** Extract to read **

■ ■ ■

You are given two strings `word1` and `word2`. Merge the strings by adding letters in alternating order, starting with `word1`. If a string is longer than the other, append the additional letters onto the end of the merged string.
Return *the merged string*.
### [Example 1]
**Input**: `word1 = "abc", word2 = "pqr"`
**Output**: `"apbqcr"`
**Explanation**:
The merged string will be merged as so:
word1: a b c
word2: p q r
merged: a p b q c r
Notice that as word2 is longer, "rs" is appended to the end.
word1: a b
word2: p q r s
merged: a p b q r s
Notice that as word1 is longer, "cd" is appended to the end.
word1: a b c d
word2: p q
merged: a p b q c d
Hint 1
Use two pointers, one pointer for each string. Alternately choose the character from each pointer, and move the pointer upwards.
## Intuition
The problem asks us to merge two strings, `word1` and `word2`, by taking characters alternately, starting with `word1`. If one string is longer than the other, the remaining characters of the longer string should be appended to the end of the merged result.
The core idea is to iterate through both strings simultaneously, picking one character from `word1` and then one from `word2`, and adding them to our result. This process continues as long as we have characters available in *both* strings.
Once we run out of characters in the shorter string, we simply take all the remaining characters from the longer string and append them to our result.

■ ■ ■

** What needs to be done **
Extend the explanation of merging two strings alternately, starting right after its final sentence. The lines after this come from a separate source.

** Data lines **
■ ■ ■

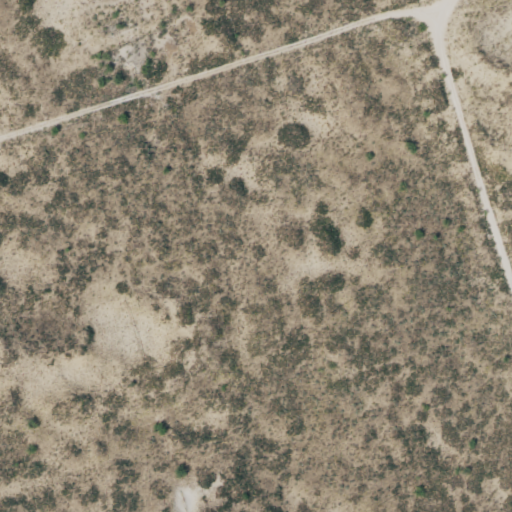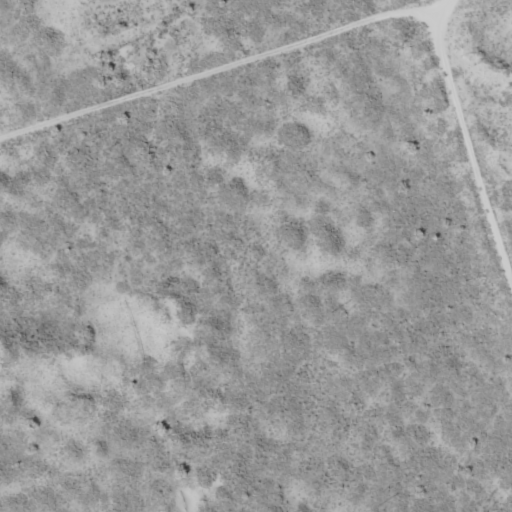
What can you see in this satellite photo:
road: (338, 40)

■ ■ ■

** Response to this task **
## Step-by-Step Solution
1. Initialize an empty string (or a list of characters, or a string builder) to store the merged result.
2. Determine the lengths of `word1` and `word2`. Let these be `n1` and `n2`.
3. Find the minimum of these two lengths, say `min_len = min(n1, n2)`. This `min_len` is the number of characters we can pick alternately from both strings.
4. Iterate from `i = 0` up to `min_len - 1`:
- Append the `i`-th character of `word1` to the result.
- Append the `i`-th character of `word2` to the result.
5. After the loop, we have processed `min_len` characters from both strings.
6. Determine which string potentially has leftover characters. Let this be `longer_word`.
- If the length of `word1` (`n1`) is greater than `min_len`, then `longer_word` is `word1`.
- Otherwise `longer_word` is `word2`.
7. Append the remaining part of `longer_word` (i.e., `longer_word` from index `min_len` onwards) to the `result`.
8. Return the final merged string.
## Complexity
- Time complexity: `O(N)`.
- Space complexity: `O(N)`.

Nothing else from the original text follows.